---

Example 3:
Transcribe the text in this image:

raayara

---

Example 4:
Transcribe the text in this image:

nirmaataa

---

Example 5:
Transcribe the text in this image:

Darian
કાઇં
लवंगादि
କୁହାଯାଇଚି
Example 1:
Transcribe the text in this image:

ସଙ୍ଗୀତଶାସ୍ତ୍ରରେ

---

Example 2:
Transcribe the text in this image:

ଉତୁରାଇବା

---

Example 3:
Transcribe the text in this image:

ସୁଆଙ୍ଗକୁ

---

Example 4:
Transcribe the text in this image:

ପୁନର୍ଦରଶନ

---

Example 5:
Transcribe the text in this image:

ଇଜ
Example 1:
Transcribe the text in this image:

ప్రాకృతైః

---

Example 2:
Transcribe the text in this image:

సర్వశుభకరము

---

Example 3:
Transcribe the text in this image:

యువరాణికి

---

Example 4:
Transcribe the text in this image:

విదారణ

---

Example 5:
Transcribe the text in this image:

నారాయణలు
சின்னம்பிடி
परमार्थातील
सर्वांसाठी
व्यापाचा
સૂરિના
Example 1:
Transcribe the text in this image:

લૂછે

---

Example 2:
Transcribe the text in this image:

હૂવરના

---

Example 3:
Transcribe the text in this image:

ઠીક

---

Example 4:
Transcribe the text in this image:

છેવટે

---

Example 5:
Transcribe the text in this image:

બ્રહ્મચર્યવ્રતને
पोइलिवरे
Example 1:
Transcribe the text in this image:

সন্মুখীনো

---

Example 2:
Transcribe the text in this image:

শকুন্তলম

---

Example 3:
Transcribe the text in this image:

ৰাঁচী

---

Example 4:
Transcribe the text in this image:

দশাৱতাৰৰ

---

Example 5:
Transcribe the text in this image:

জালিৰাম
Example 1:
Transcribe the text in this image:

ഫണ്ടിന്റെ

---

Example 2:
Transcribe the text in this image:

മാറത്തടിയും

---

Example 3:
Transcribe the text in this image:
§ §
The records above need to be written out once more, exactly.

**Written answer:**
---

Example 3:
Transcribe the text in this image:

raayara

---

Example 4:
Transcribe the text in this image:

nirmaataa

---

Example 5:
Transcribe the text in this image:

Darian
કાઇં
लवंगादि
କୁହାଯାଇଚି
Example 1:
Transcribe the text in this image:

ସଙ୍ଗୀତଶାସ୍ତ୍ରରେ

---

Example 2:
Transcribe the text in this image:

ଉତୁରାଇବା

---

Example 3:
Transcribe the text in this image:

ସୁଆଙ୍ଗକୁ

---

Example 4:
Transcribe the text in this image:

ପୁନର୍ଦରଶନ

---

Example 5:
Transcribe the text in this image:

ଇଜ
Example 1:
Transcribe the text in this image:

ప్రాకృతైః

---

Example 2:
Transcribe the text in this image:

సర్వశుభకరము

---

Example 3:
Transcribe the text in this image:

యువరాణికి

---

Example 4:
Transcribe the text in this image:

విదారణ

---

Example 5:
Transcribe the text in this image:

నారాయణలు
சின்னம்பிடி
परमार्थातील
सर्वांसाठी
व्यापाचा
સૂરિના
Example 1:
Transcribe the text in this image:

લૂછે

---

Example 2:
Transcribe the text in this image:

હૂવરના

---

Example 3:
Transcribe the text in this image:

ઠીક

---

Example 4:
Transcribe the text in this image:

છેવટે

---

Example 5:
Transcribe the text in this image:

બ્રહ્મચર્યવ્રતને
पोइलिवरे
Example 1:
Transcribe the text in this image:

সন্মুখীনো

---

Example 2:
Transcribe the text in this image:

শকুন্তলম

---

Example 3:
Transcribe the text in this image:

ৰাঁচী

---

Example 4:
Transcribe the text in this image:

দশাৱতাৰৰ

---

Example 5:
Transcribe the text in this image:

জালিৰাম
Example 1:
Transcribe the text in this image:

ഫണ്ടിന്റെ

---

Example 2:
Transcribe the text in this image:

മാറത്തടിയും

---

Example 3:
Transcribe the text in this image:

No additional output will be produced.